The design challenge
The hardest problem wasn't what to build. It was what to remove. Every feature created friction: a category picker, a priority flag, a due date field. Each made sense alone. Together they turned a thought dump into a form. The goal was calm, not productivity. No urgency: nothing on screen should make you feel behind. No friction: the path from thought to captured stays as short as possible. No pressure: this isn't a task manager, so you never have to act on what you capture.

How it works
Tap the microphone and speak. Clarity transcribes live, word by word, the way lyrics surface in a music app, so you watch the thought form as you talk. When you stop, AI does three things. It categorises the thought into one of your four life themes, extracts any task buried inside, and headlines it with a short summary. The raw transcription and the AI summary sit side by side in the detail view: your words, and what the AI understood. You stay in control.
The categorisation decision
Early versions asked people to tag their own thoughts, typing @work or @personal before speaking. Logical, but it felt like homework. If you categorise before you capture, you're processing before dumping, which defeats the point. So categorisation moved to AI: speak freely, and it figures out where the thought goes. Full AI control felt wrong too. These are your thoughts, so you see what the AI decided and why. That's "AI UNDERSTOOD": transparent AI, not invisible AI.

The two modes
Organise mode was always the plan: a categorised view of everything, browsable by theme, sortable by date. Focus mode wasn't. It emerged from using the app, because the organised view showed everything when sometimes you only need to know what deserves attention today. Focus mode answers that. Just the tasks pulled from your voice: no context, no clutter, one clean list. The first version had a badge count and urgency flags.

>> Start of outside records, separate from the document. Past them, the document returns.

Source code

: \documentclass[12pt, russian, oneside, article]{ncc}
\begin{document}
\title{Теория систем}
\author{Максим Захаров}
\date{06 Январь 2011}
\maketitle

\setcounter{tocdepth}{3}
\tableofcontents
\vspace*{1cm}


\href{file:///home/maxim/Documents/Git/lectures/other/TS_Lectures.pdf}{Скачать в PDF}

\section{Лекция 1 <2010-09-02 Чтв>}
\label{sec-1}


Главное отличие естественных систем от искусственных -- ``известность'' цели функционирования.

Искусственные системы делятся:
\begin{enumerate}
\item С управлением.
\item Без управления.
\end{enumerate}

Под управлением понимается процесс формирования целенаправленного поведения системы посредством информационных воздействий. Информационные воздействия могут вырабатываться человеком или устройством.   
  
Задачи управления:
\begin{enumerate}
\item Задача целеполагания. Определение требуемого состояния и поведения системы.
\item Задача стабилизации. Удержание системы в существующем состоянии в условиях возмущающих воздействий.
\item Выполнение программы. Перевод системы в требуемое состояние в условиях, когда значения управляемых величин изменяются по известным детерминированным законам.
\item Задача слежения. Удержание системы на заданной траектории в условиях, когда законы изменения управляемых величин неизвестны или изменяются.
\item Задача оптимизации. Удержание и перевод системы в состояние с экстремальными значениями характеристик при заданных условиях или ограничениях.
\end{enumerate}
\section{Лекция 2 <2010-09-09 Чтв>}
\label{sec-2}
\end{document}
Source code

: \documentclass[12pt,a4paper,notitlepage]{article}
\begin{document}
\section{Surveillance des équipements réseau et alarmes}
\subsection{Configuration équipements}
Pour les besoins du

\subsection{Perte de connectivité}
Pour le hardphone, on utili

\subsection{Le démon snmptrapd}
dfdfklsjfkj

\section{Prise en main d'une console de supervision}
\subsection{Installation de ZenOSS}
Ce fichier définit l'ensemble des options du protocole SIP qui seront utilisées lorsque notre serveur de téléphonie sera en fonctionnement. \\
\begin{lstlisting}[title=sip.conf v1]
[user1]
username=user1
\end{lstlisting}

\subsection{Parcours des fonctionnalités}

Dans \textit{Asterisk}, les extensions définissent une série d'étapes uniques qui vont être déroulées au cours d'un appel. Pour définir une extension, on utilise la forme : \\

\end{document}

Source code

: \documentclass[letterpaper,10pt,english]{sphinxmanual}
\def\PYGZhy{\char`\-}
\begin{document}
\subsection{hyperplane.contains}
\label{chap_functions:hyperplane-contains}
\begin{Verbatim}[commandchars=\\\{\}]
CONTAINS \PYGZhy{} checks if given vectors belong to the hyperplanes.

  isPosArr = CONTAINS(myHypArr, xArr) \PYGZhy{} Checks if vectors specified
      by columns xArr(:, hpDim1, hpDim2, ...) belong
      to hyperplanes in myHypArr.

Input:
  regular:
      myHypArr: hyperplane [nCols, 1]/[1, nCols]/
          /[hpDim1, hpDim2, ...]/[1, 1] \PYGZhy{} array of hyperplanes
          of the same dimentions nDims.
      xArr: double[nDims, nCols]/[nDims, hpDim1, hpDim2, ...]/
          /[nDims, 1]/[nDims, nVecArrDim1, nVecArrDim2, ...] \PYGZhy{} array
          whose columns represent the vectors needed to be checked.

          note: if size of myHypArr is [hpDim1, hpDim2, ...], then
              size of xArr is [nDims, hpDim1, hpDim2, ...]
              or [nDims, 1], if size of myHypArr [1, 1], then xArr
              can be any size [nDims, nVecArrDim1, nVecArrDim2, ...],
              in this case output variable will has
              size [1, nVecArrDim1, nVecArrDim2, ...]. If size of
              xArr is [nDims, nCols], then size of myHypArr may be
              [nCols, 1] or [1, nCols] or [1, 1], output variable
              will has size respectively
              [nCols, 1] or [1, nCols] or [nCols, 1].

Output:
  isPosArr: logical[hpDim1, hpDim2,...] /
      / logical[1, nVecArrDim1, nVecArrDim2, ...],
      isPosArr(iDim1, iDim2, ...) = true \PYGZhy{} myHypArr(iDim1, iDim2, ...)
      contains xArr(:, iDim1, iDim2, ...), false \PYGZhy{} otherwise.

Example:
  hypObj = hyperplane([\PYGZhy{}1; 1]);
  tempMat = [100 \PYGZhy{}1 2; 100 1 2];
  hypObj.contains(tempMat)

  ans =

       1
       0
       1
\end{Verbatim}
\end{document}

It instantly felt like a to-do app you were behind on. So those came out.

The waveform
The radial waveform on the home screen isn't the recording visualiser; that's a separate bottom waveform that glows as you speak. The radial is abstract, a signal that this is calm and breathing, alive but unhurried, not a productivity tool. A small detail that sets the tone before you tap the microphone.

Reflection
The native app exists for one reason: a home screen widget. The PWA still makes you open an app; a widget collapses that to one tap from the home screen, mic open, speak, done. That's the version of Clarity that changes how people capture.
Outcome
Live PWA, used daily and in active testing with early users. The native app is in progress, with the widget as the goal. Built because I needed it.